Partners are too busy to do anything but get work out the door during tax season. Or so they say. Over the years I’ve informally surveyed thousands of partners, and the majority believe less than half their work hours are devoted to what they consider to be “partner-level activities.”
The reasons are as varied as the individuals. For some partners, grinding through staff-level work brings them cozily back to their comfort zone. Some still don’t trust the quality of subordinates’ work. Others are short-staffed and don’t believe there is anyone who can take on the work. And for some, prioritizing the highest and best use of their non-billable time can devolve into “what can I check off my to-do list?” Too often, that work is not a partner-level activity that will help the firm move forward.

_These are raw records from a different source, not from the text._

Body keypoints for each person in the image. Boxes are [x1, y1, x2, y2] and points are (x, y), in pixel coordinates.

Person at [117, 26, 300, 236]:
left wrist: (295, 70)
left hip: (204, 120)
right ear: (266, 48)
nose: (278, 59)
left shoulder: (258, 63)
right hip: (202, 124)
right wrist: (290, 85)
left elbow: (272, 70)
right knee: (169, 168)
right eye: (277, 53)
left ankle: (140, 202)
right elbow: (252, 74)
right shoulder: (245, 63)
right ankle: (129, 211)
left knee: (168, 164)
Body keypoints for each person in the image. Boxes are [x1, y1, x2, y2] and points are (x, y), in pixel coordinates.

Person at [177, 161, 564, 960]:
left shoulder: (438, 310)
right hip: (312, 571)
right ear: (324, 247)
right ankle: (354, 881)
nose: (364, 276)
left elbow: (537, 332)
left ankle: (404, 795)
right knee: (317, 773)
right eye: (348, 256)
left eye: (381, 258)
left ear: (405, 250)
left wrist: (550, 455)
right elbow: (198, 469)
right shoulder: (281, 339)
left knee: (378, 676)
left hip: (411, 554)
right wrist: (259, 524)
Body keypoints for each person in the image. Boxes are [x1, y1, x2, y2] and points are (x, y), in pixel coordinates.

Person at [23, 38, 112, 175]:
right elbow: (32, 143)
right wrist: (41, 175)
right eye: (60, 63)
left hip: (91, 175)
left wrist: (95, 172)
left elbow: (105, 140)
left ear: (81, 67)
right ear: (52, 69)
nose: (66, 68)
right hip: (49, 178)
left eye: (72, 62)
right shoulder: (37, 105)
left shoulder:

For all the discussions about pushing work down, these informal survey results haven’t changed – the percentage of partner-level activity hasn’t shifted over the years. It certainly hasn’t shifted at all in the two years since I wrote a Platt’s Perspective on this very topic. Everyone is just too busy to do something that, if done right, will make them less busy. That’s some crazy logic.
As you enter into yet another tax season, consider this tactic to consciously change course: swap out 30 minutes a day of “doing” for 30 minutes of coaching. Identify the work you know you shouldn’t be doing, identify someone who could take it on, and spend 30 minutes with them to review how best to get the task done. There is “mentor” time, there is “learn” time, there is “do” time and there is “monitor” time. Yes, it is true that the first couple of times you do this, you and your protégé may spend more time on the activities involved in mentoring, learning, doing and monitoring. But quickly you can go from 30 minutes of doing to 30 minutes of mentoring to 30 minutes of monitoring. Then 20 minutes of monitoring. Then 10 minutes of monitoring. Then it’s just a quick review and the work is off your plate for someone else to get done.
You will have succeeded in not only delegating work and knowing it can be done, but you will also have empowered a subordinate who, with your help, has just added a skill to their growing repertoire.
When you can swap out 30 minutes a day of “doing” in exchange for 10 minutes of “reviewing,” you’ll ultimately recover many hours over a year, raise your percentage of time doing partner-level activities, build a stronger team, and maybe even find time to take off a couple of days to go on a vacation with the family.